Aldi menggengggam tangan Vira, memberi isyarat bahwa ia serius dengan apa yang hendak ia ucapkan. Ditatapnya mata indah itu lekat-lekat, yakin sekali bahwa cintanya tak akan tertolak.
"Aku udah nyaman sama kamu, Vir, aku pengen kita lebih dari sekedar ini. Kamu mau kan, jadi pacar aku?"
Tuh kan, bener! Gue bilang juga apa? seru Vira dalam hati. Akhirnya, ia berhasil melelehkan hati cowok ganteng sok sibuk ini. Nah ... kalau sudah begini, maka Aldi tak akan jadi tantangan lagi.
"Vir, gimana? Kamu mau, kan?" tanya Aldi lagi, sebab Vira tak kunjung memberi jawaban.

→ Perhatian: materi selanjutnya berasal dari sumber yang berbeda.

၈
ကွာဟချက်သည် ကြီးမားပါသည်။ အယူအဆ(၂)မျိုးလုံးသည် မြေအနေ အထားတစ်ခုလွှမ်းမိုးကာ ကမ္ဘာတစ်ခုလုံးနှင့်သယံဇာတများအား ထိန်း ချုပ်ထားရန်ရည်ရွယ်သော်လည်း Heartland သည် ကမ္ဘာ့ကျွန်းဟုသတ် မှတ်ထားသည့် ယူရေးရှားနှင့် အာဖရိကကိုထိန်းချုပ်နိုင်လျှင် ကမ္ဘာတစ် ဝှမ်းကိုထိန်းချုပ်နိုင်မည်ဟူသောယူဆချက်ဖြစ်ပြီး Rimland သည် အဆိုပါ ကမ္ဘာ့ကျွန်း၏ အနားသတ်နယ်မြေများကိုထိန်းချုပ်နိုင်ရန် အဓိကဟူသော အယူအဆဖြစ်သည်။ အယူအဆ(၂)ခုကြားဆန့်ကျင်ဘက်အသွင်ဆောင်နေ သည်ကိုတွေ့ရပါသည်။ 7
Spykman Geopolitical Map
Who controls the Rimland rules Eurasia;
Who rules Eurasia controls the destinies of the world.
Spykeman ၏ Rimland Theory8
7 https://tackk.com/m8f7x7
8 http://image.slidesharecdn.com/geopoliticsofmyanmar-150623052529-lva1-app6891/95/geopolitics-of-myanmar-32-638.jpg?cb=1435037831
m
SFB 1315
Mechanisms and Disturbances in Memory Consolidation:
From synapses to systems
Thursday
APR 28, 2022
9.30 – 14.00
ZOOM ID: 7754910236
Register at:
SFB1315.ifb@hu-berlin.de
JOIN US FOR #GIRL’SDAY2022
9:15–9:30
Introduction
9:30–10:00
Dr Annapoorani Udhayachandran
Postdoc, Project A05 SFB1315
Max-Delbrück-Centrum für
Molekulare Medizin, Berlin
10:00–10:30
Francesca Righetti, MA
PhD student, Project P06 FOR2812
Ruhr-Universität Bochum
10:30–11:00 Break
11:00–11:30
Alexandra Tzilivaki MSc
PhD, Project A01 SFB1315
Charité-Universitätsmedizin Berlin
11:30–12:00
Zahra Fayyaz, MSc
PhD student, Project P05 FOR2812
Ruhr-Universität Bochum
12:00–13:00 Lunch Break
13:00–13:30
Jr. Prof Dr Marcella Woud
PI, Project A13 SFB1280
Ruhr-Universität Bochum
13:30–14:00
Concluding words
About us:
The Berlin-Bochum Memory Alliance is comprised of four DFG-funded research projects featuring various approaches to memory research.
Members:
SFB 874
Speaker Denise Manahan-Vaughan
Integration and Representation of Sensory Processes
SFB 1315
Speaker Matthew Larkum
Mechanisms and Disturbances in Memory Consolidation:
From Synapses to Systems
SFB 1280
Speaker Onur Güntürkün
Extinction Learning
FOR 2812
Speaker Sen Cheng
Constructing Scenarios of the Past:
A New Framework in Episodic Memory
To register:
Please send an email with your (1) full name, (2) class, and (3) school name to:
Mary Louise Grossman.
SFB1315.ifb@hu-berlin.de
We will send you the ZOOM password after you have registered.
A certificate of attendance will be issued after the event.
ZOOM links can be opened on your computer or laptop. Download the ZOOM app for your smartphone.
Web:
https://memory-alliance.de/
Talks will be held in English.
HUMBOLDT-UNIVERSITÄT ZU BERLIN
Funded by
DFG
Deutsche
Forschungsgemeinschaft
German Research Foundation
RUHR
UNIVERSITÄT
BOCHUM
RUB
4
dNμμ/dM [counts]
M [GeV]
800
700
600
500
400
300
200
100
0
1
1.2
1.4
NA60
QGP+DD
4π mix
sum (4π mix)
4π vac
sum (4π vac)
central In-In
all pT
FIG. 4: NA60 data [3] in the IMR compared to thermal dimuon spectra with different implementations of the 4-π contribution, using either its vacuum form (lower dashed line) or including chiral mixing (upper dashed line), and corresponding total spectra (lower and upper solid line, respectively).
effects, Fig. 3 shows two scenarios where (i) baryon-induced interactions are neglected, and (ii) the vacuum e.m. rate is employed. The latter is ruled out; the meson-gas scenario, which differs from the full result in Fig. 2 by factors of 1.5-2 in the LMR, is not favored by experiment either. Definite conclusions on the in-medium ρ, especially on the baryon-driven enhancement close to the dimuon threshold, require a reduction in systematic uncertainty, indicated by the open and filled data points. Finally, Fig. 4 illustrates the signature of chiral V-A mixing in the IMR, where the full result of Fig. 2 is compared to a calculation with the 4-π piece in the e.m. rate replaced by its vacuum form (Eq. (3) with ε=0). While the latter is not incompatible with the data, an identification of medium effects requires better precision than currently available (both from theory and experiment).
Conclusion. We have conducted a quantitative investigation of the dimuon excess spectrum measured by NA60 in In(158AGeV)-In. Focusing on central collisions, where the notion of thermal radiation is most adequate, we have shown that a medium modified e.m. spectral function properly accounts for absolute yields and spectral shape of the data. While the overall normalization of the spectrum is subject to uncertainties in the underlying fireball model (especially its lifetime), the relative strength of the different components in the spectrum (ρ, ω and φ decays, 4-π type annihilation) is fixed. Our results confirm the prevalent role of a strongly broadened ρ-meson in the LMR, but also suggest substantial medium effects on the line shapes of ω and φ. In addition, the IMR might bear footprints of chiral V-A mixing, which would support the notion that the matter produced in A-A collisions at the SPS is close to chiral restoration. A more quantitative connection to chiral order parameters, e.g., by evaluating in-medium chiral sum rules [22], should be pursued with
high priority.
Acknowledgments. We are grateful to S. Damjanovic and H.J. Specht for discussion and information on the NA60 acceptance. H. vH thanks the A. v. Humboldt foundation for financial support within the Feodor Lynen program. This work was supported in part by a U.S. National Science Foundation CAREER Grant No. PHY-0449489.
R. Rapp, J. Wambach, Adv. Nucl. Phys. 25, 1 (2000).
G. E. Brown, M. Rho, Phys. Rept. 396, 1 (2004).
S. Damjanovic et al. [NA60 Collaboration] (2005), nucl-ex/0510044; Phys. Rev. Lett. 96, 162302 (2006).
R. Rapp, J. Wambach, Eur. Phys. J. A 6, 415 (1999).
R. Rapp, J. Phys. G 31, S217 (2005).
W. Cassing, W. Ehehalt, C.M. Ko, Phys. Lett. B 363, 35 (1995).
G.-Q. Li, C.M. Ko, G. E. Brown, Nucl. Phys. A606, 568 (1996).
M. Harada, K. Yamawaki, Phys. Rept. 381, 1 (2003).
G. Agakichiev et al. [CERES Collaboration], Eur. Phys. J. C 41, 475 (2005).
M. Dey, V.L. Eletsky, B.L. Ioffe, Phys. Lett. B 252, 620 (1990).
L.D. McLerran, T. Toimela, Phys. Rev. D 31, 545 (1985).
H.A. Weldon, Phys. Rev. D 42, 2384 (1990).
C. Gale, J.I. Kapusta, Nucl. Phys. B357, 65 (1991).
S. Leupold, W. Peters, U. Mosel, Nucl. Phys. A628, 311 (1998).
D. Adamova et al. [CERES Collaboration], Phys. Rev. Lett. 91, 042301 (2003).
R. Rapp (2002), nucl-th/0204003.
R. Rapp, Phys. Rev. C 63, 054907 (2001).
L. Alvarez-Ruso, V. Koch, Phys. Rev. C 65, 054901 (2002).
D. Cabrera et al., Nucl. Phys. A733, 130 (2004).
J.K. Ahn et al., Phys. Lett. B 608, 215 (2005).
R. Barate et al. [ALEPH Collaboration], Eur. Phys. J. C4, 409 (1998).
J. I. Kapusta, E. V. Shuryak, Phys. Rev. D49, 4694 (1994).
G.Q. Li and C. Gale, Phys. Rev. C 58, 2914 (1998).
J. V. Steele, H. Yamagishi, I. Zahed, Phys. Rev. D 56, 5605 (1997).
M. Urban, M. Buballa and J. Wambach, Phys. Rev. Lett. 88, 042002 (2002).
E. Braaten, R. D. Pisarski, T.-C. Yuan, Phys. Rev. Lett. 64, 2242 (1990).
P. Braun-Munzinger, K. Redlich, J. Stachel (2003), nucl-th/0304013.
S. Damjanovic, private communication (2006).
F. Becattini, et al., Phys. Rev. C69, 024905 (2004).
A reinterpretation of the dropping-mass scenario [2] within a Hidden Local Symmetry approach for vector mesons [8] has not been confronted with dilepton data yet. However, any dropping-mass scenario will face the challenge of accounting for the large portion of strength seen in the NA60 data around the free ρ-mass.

"Eh, iya sorry, emm ... sorry, Al, kayaknya kita cukup temenan aja deh," ucap Vira kemudian. Terbayang di otaknya bagaimana ribetnya jika saja ia punya pacar. Semua akunnya akan diawasi, gerakannya akan dibatasi, dan yang lebih parah lagi, peternakan buaya jantannya tak akan berkembang sepesat sekarang ini.
"Lho, bukannya selama ini kita udah saling nyaman? Bukannya kita juga udah sering panggil sayang?" Aldi tak menyangka mendengar jawaban dari Vira, baru kali ini ada cewek yang menolaknya mentah-mentah seperti ini.
"Iya, Aldi, Kita emang udah saling nyaman, tapi gue rasa itu cuma sebagai temen. Dan ... kalau soal pangil sayang, please deh, Al, makanan baru jatuh aja gue panggil sayang, jadi lo gak perlu kebaperan gini dong," kata Vira dengan entengnya, tanpa merasa bersalah sedikit pun.
Aldi tercenung, harga dirinya terluka. Ban mobil yang tak bersalah, jadi korban utama. Ia menendang benda itu sebagai pelampiasan emosi yang sudah di pucuk kepala.
Tanpa berucap sepatah kata lagi, ia kemudian langsung saja memasuki mobilnya. Benar-benar sudah tak punya muka jika harus menghadapi cewek angkuh itu lagi.
"Antar saya pulang!" titahnya pada si supir. Jemarinya memijat-mijat keningnya yang terasa berat akibat penolakan barusan. Benar-benar jauh dari dugaannya, bagaimana ini bisa terjadi? Padahal di luaran sana, ia menjadi idaman para wanita muda.
"Baik, Tuan," ujar si supir segera menyalakan mobil dan melesat pergi. Tahu saja bahwa mood majikannya sedang tidak bagus saat ini.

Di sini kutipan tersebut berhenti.